Continue the account of the AI governance workshop from its final sentence, which sets out to define "developer" and "user" of AI systems.

Start of Text

Finally, from a more applied and practical standpoint, the diversity of the student communities engaged in the Workshop – hailing notably from India, Japan, France, Mexico, several African countries, and Canada – combined with the pedagogical framework provided, made it possible to translate highly abstract concerns into very concrete issues. Based on a reverse mentoring approach, placing student contributions on an equal footing with those of more institutional actors (decision-makers, researchers), the Workshop gave rise to structured reflections, the sketching of essential prototypes (in my view) for AI governance, and the formulation of recommendations aimed at addressing certain challenges at the interface of AI and society. As such, it has helped to enrich (modestly, but perhaps usefully) the pool of ideas on AI that currently informs work in international governance, applied ethics, and technological diplomacy.
2. A few contributions to the workshop, through collaboration and discussion
My contributions to this Workshop can be summarized in three main points: (i) participation in the development of a common vocabulary regarding the roles of “developers” and “users” (2.1.); (ii) the presentation of some of the key challenges amplified by AI, including the gap between academia and industry, which AI significantly contributes to, ethical and legal concerns regarding the concepts of ownership and liability, the cross-cutting issue of biases inherent in many AI systems, and certain resource constraints, including environmental ones (2.2.); and (iii) the proposal of an operational action framework that drew on specific areas of intervention and best practices (2.3.).
2.1 Development of a common vocabulary: the roles of “developers” and “users”
To begin with, one of my first contributions to the Summit Workshop focused on the importance of collectively establishing a shared and practical vocabulary to avoid the misunderstandings that often arise from the intuitive use of technical terms without a proper conceptualization process having been carried out beforehand. This perspective therefore led us to establish a clear and unambiguous definition of the concepts of “developer” and “user” of AI systems.

End of Text
Start of Source information

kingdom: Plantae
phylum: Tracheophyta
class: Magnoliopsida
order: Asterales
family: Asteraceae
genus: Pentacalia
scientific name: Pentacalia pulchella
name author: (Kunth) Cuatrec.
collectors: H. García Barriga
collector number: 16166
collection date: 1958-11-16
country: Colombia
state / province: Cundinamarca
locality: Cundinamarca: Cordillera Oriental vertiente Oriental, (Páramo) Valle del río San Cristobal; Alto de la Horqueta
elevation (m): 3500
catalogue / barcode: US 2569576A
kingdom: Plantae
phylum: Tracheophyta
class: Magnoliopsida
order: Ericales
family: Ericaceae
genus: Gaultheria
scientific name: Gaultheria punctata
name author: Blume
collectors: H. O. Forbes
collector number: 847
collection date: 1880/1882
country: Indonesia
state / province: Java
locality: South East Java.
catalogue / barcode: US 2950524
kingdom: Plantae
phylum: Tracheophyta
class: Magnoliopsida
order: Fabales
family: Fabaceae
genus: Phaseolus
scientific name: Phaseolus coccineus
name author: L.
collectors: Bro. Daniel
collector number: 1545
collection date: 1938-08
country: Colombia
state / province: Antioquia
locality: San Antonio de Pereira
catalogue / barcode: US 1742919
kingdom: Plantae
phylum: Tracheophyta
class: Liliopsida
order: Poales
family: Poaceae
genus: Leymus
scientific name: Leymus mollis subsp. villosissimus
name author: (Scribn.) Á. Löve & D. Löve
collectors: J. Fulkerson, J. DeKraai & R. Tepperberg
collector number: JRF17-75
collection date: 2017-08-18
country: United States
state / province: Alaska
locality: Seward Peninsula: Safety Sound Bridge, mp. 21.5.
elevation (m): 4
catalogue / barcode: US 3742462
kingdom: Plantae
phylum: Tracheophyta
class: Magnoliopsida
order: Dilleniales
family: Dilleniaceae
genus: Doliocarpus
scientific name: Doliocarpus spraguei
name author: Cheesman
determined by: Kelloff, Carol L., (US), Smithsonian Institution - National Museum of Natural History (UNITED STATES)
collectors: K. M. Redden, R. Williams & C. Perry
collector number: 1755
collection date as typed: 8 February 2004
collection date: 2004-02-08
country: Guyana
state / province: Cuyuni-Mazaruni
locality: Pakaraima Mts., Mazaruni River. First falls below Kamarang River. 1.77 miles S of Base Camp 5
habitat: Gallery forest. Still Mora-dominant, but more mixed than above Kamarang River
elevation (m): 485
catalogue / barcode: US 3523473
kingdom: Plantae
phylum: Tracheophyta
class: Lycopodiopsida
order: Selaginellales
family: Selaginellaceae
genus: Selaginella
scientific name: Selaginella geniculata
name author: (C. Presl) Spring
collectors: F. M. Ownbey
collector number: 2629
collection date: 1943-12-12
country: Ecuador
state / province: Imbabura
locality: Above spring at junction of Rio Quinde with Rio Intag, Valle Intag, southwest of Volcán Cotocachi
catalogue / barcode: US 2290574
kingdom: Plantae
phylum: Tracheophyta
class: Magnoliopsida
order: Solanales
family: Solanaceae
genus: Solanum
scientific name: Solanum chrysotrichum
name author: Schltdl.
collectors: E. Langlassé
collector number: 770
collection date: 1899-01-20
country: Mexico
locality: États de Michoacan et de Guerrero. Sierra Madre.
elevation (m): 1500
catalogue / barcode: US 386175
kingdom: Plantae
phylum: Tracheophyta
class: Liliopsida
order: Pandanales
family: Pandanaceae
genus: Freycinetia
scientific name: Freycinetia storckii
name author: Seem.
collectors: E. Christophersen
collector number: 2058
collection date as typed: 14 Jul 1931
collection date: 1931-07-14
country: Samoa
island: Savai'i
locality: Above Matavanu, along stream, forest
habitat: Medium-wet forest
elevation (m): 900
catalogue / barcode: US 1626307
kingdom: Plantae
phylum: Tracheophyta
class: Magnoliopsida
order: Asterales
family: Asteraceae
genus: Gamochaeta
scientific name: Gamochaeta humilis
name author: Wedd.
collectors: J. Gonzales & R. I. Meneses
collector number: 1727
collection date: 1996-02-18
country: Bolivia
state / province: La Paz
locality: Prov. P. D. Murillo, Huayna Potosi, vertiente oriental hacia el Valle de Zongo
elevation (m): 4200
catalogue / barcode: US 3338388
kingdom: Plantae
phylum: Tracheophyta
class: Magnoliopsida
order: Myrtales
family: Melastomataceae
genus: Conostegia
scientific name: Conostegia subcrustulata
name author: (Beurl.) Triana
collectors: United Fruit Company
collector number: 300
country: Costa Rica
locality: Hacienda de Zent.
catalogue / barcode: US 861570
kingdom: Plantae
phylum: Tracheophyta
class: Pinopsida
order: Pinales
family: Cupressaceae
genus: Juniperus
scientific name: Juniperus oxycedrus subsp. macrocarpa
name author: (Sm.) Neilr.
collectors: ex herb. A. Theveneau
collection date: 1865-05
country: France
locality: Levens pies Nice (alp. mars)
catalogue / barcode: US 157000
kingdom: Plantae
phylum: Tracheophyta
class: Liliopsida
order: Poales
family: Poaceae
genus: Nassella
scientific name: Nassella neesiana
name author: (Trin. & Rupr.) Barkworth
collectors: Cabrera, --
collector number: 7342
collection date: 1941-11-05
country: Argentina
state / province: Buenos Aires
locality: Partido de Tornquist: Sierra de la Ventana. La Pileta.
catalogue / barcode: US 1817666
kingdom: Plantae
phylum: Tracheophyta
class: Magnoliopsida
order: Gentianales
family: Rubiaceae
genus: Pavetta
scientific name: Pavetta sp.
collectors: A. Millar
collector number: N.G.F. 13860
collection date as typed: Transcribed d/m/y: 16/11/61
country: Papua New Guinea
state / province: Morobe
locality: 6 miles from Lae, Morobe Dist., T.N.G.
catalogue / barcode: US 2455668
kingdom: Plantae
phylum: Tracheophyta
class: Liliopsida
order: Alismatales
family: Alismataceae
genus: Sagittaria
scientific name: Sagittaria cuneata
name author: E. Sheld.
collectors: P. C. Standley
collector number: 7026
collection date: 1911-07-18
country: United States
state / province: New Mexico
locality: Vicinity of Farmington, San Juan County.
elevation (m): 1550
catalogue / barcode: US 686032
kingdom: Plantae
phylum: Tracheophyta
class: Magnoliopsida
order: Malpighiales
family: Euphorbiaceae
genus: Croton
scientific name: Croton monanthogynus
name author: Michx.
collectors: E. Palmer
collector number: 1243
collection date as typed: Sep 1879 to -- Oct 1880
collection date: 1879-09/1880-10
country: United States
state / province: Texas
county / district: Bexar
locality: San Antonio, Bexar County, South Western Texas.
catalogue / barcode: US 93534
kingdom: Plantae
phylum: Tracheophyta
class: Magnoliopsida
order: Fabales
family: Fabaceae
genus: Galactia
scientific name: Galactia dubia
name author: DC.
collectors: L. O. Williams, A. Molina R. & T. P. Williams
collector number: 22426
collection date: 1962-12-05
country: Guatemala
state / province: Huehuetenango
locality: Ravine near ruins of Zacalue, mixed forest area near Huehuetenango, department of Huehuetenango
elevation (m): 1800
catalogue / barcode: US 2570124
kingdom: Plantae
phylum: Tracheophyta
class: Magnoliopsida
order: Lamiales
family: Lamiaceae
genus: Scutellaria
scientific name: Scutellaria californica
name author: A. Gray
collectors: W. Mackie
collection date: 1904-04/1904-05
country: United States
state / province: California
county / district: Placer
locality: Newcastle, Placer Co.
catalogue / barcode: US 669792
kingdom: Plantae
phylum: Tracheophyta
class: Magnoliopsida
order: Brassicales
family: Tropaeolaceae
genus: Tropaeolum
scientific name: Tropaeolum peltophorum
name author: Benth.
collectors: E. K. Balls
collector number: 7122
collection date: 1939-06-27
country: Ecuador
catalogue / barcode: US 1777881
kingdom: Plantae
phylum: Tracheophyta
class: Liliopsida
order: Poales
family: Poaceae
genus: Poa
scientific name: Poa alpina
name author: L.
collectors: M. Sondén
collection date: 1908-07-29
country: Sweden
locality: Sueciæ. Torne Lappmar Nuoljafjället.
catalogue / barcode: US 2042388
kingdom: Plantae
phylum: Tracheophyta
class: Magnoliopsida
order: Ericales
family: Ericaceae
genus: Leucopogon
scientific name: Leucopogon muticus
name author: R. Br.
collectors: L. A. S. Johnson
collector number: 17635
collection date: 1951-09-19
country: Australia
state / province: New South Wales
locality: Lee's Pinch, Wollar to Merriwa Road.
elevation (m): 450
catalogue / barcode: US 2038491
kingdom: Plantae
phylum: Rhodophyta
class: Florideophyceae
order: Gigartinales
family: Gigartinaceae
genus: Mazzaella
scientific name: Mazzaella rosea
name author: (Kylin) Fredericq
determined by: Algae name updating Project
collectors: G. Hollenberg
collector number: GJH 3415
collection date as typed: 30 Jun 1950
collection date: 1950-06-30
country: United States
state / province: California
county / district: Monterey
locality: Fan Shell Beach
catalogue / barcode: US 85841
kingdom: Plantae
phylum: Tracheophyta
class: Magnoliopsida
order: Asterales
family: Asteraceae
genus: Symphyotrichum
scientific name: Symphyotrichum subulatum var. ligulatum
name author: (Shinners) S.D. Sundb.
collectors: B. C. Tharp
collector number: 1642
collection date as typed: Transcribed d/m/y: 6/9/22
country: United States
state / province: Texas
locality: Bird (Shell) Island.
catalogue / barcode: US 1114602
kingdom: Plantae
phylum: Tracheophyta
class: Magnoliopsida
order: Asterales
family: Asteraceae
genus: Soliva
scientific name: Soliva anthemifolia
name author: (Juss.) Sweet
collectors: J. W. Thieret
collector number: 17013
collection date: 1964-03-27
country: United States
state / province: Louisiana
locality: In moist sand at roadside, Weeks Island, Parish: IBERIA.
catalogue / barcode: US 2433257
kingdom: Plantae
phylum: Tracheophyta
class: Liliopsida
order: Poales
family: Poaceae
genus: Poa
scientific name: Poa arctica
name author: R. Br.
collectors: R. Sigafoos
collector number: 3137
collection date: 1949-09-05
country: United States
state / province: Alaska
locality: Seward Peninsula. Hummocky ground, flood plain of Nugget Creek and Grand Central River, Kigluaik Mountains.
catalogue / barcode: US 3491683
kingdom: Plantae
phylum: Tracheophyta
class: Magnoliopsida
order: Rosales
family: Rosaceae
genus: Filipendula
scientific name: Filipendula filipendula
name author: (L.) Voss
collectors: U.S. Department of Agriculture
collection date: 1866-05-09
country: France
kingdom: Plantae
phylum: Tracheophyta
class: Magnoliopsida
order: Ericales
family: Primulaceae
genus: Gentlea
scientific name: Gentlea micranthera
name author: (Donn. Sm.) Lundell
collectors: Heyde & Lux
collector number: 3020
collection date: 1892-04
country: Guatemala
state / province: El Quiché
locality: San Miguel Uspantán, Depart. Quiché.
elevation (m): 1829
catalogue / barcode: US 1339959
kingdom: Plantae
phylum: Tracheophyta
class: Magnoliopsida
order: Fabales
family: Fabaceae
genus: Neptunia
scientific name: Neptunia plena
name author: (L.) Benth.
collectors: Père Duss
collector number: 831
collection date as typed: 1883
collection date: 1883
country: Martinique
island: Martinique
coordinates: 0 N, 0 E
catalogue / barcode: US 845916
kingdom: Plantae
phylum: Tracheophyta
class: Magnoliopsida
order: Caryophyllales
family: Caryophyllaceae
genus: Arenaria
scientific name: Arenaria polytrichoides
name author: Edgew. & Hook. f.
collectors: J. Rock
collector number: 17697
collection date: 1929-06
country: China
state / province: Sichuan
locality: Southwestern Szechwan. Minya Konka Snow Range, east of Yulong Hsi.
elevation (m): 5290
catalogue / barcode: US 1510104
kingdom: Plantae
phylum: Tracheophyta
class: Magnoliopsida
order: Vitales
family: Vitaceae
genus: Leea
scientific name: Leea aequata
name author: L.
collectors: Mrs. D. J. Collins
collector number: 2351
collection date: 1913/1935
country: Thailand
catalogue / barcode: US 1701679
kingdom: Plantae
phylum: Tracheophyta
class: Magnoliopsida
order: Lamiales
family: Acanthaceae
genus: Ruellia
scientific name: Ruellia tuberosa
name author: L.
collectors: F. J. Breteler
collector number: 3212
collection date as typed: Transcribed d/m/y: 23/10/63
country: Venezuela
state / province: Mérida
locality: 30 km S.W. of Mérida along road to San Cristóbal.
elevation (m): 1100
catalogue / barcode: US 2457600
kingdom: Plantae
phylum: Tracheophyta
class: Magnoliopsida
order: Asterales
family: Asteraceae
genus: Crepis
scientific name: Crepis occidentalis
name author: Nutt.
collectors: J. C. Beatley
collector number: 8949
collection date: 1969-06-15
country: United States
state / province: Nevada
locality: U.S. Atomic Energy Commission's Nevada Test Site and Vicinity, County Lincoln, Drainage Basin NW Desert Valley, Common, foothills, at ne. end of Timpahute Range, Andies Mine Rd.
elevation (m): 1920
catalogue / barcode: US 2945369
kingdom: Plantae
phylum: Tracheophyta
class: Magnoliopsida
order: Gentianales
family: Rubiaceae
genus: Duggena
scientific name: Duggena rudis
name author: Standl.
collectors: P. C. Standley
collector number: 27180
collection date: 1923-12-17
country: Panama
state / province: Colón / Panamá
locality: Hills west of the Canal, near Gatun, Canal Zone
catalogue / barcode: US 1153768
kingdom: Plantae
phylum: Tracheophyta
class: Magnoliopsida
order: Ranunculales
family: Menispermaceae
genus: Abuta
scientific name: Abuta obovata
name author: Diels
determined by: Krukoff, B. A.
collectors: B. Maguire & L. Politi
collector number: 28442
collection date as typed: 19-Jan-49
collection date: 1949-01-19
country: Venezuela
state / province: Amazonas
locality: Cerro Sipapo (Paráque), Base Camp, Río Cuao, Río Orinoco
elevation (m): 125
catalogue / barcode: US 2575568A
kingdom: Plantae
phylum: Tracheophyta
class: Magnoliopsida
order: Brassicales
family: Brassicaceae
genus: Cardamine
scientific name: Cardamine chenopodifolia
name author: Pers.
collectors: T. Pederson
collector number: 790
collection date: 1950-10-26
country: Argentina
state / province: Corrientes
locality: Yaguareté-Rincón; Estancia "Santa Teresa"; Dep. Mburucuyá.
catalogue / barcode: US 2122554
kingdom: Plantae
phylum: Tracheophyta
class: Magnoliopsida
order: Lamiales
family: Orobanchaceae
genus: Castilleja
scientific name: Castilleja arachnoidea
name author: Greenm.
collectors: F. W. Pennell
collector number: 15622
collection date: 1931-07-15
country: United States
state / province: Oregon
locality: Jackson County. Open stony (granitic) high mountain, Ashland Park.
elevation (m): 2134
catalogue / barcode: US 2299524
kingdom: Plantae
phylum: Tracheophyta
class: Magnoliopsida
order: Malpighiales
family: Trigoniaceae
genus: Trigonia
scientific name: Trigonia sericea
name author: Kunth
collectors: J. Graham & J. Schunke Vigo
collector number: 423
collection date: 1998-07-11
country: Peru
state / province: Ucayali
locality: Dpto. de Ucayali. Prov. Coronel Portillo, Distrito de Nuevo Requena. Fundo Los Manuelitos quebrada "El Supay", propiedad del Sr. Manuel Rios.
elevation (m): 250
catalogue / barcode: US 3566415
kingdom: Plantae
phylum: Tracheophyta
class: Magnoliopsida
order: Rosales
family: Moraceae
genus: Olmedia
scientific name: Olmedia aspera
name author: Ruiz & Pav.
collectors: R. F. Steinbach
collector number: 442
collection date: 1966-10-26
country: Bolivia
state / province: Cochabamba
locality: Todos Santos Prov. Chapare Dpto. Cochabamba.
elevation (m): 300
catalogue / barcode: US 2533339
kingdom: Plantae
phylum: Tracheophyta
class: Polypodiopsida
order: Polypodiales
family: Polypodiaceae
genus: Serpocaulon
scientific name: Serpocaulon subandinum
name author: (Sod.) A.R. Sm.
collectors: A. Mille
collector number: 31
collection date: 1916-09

End of Source information

- Answer to this task -
We quickly concluded, in line with the spirit of certain contemporary regulatory approaches (including the general direction of the European framework established notably by the EU AI Act), that the term “developer” included (unsurprisingly) technical professionals working with and studying the technology and its many dilemmas and mechanistic complexities, such as engineers, computer scientists, mathematicians, physicists, and other scientists specializing in machine and deep learning (including reinforcement learning), system architecture (symbolic – with little concern for human cognition – vs. connectionist – seeking to emulate distinctly human cognitive processes), and cybersecurity, among other things (e.g., through “black-box” and “white-box” testing, and the analysis of the validation, robustness, performance, and explainability of AI systems). Subsequently, we expanded this concept to include non-technical stakeholders, such as policymakers and policy experts, lawyers and legal professionals, philosophers, sociologists, anthropologists, and other specialists from the humanities and social sciences who help define the objectives, constraints, limits, safeguards, and governance mechanisms within these systems. We thus unanimously concluded that the development and production of an AI system remains a fundamentally collective process in which responsibility is distributed among its various actors (technical and social), and whose quality depends both on technical considerations and on the normative and organizational choices that frame it.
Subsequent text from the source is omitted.